──────── LISTED ENTRIES ────────

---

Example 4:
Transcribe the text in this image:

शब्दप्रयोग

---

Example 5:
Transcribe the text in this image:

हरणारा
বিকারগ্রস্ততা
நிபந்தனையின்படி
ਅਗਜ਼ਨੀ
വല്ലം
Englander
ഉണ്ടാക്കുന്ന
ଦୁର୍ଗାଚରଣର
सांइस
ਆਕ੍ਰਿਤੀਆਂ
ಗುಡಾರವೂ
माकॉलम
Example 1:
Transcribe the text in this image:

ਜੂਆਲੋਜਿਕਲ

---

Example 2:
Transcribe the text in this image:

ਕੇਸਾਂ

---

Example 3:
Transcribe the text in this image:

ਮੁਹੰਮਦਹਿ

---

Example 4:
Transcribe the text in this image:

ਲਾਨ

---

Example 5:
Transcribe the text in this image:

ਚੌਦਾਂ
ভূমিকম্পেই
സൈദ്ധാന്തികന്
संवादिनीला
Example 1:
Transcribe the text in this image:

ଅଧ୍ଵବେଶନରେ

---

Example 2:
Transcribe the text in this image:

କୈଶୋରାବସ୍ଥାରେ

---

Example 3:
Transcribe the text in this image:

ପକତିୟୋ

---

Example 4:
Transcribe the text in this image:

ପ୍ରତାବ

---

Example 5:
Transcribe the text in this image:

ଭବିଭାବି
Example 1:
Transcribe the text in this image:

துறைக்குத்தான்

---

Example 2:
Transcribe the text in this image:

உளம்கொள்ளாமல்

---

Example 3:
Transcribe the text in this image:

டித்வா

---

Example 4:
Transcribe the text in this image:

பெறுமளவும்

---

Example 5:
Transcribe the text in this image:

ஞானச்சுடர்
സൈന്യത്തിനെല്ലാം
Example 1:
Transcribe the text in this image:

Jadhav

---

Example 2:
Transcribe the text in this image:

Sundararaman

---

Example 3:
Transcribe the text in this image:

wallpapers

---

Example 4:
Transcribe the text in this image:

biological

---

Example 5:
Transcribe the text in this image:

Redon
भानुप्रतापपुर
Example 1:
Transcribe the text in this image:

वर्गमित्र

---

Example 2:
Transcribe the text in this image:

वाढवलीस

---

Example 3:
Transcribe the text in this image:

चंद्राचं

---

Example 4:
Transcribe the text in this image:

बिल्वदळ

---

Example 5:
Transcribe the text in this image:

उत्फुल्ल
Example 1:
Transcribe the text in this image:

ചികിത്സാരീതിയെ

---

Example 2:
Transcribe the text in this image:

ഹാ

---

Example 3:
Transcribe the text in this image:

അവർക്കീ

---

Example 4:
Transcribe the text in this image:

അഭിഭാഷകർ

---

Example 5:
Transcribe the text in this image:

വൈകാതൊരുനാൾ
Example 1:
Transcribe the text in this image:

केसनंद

────────

Could you restate all of the lines above without altering a single word?

---

Example 4:
Transcribe the text in this image:

शब्दप्रयोग

---

Example 5:
Transcribe the text in this image:

हरणारा
বিকারগ্রস্ততা
நிபந்தனையின்படி
ਅਗਜ਼ਨੀ
വല്ലം
Englander
ഉണ്ടാക്കുന്ന
ଦୁର୍ଗାଚରଣର
सांइस
ਆਕ੍ਰਿਤੀਆਂ
ಗುಡಾರವೂ
माकॉलम
Example 1:
Transcribe the text in this image:

ਜੂਆਲੋਜਿਕਲ

---

Example 2:
Transcribe the text in this image:

ਕੇਸਾਂ

---

Example 3:
Transcribe the text in this image:

ਮੁਹੰਮਦਹਿ

---

Example 4:
Transcribe the text in this image:

ਲਾਨ

---

Example 5:
Transcribe the text in this image:

ਚੌਦਾਂ
ভূমিকম্পেই
സൈദ്ധാന്തികന്
संवादिनीला
Example 1:
Transcribe the text in this image:

ଅଧ୍ଵବେଶନରେ

---

Example 2:
Transcribe the text in this image:

କୈଶୋରାବସ୍ଥାରେ

---

Example 3:
Transcribe the text in this image:

ପକତିୟୋ

---

Example 4:
Transcribe the text in this image:

ପ୍ରତାବ

---

Example 5:
Transcribe the text in this image:

ଭବିଭାବି
Example 1:
Transcribe the text in this image:

துறைக்குத்தான்

---

Example 2:
Transcribe the text in this image:

உளம்கொள்ளாமல்

---

Example 3:
Transcribe the text in this image:

டித்வா

---

Example 4:
Transcribe the text in this image:

பெறுமளவும்

---

Example 5:
Transcribe the text in this image:

ஞானச்சுடர்
സൈന്യത്തിനെല്ലാം
Example 1:
Transcribe the text in this image:

Jadhav

---

Example 2:
Transcribe the text in this image:

Sundararaman

---

Example 3:
Transcribe the text in this image:

wallpapers

---

Example 4:
Transcribe the text in this image:

biological

---

Example 5:
Transcribe the text in this image:

Redon
भानुप्रतापपुर
Example 1:
Transcribe the text in this image:

वर्गमित्र

---

Example 2:
Transcribe the text in this image:

वाढवलीस

---

Example 3:
Transcribe the text in this image:

चंद्राचं

---

Example 4:
Transcribe the text in this image:

बिल्वदळ

---

Example 5:
Transcribe the text in this image:

उत्फुल्ल
Example 1:
Transcribe the text in this image:

ചികിത്സാരീതിയെ

---

Example 2:
Transcribe the text in this image:

ഹാ

---

Example 3:
Transcribe the text in this image:

അവർക്കീ

---

Example 4:
Transcribe the text in this image:

അഭിഭാഷകർ

---

Example 5:
Transcribe the text in this image:

വൈകാതൊരുനാൾ
Example 1:
Transcribe the text in this image:

केसनंद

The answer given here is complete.